• **Work instructions**
From the entries that follow, gather each line holding the word "order".

(Given records)

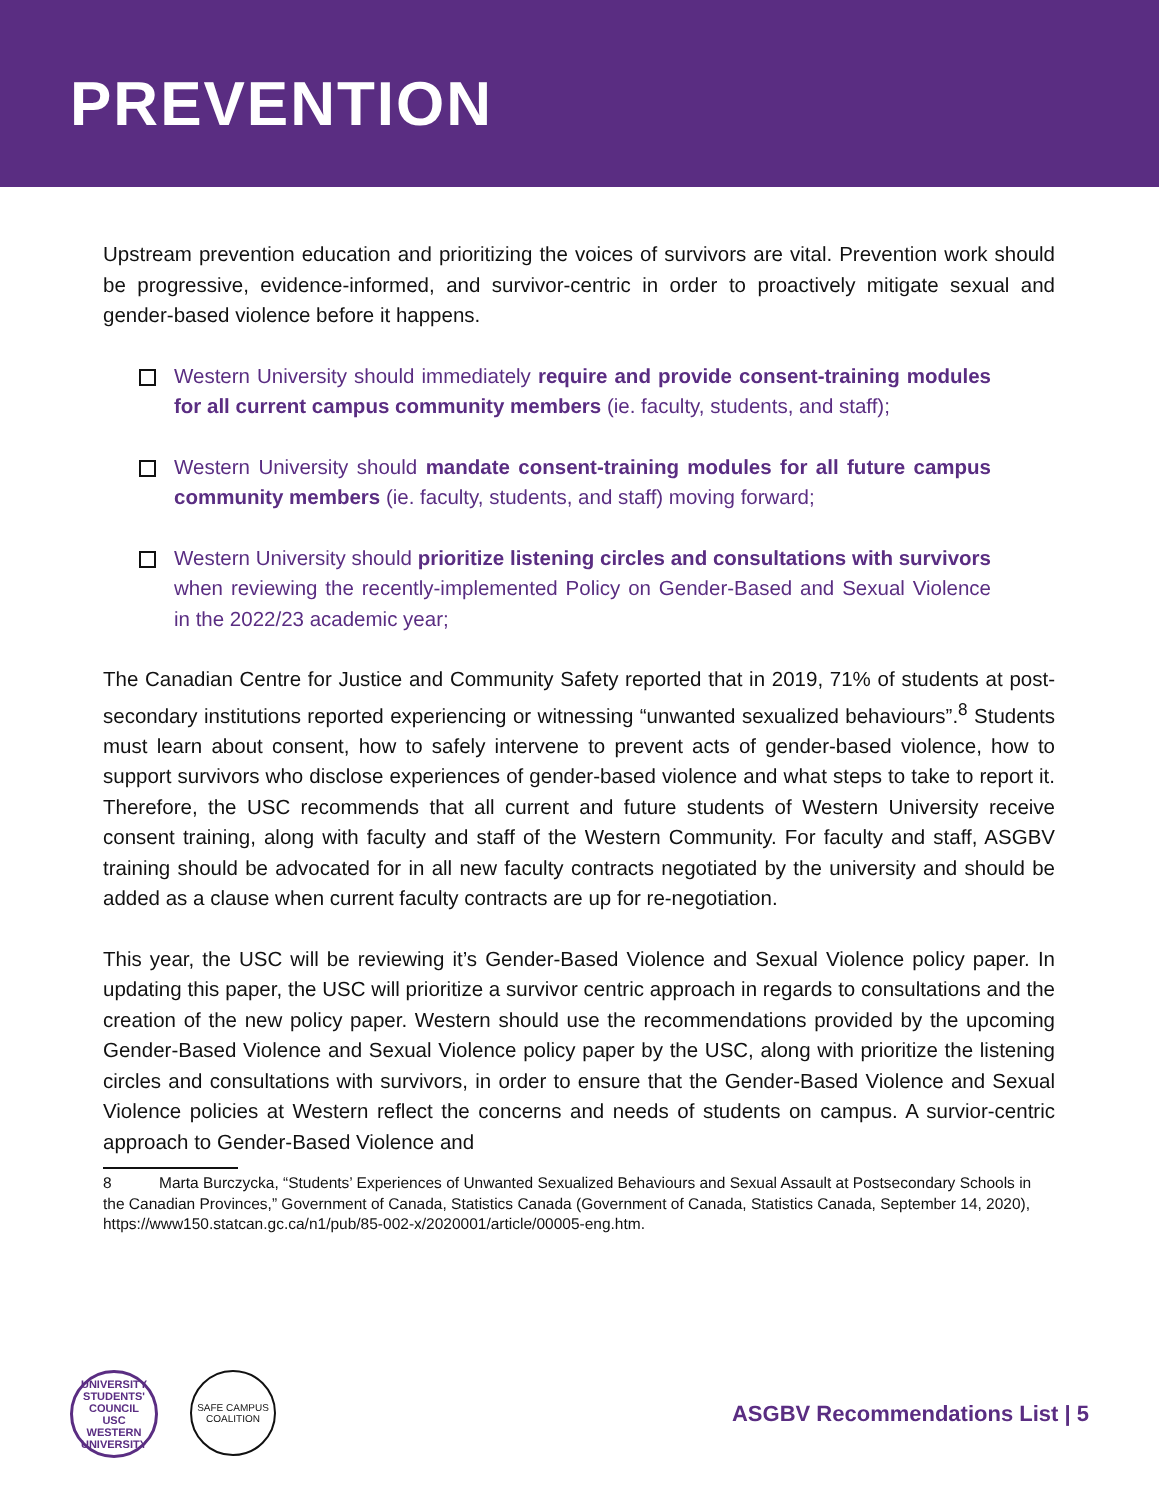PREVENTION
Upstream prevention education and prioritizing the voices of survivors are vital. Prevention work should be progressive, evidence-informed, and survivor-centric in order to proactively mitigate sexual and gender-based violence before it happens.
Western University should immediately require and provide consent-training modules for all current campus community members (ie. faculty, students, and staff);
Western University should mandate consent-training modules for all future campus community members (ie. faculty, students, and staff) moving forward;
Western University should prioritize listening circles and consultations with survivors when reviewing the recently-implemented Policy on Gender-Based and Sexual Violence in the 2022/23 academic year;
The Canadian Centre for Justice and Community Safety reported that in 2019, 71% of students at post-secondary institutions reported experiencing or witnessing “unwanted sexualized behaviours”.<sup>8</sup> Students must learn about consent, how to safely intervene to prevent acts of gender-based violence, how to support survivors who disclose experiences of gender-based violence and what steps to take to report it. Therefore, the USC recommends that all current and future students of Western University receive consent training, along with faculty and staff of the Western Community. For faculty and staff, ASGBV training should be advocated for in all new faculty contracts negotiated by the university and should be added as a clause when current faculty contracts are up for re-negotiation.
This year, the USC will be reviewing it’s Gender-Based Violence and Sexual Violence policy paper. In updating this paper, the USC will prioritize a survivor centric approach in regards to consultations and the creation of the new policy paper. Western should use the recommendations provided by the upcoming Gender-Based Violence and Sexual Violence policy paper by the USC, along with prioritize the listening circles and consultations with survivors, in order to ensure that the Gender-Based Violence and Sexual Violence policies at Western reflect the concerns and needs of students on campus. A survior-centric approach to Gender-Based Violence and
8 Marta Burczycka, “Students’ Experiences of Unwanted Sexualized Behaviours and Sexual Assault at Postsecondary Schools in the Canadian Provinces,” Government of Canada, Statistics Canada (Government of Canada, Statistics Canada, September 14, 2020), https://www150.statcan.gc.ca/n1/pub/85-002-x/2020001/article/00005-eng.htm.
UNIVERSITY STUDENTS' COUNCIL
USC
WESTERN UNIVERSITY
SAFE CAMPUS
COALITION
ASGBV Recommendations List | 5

(End Given records)

• **Exercise solution**
Upstream prevention education and prioritizing the voices of survivors are vital. Prevention work should be progressive, evidence-informed, and survivor-centric in order to proactively mitigate sexual and gender-based violence before it happens.
This year, the USC will be reviewing it’s Gender-Based Violence and Sexual Violence policy paper. In updating this paper, the USC will prioritize a survivor centric approach in regards to consultations and the creation of the new policy paper. Western should use the recommendations provided by the upcoming Gender-Based Violence and Sexual Violence policy paper by the USC, along with prioritize the listening circles and consultations with survivors, in order to ensure that the Gender-Based Violence and Sexual Violence policies at Western reflect the concerns and needs of students on campus. A survior-centric approach to Gender-Based Violence and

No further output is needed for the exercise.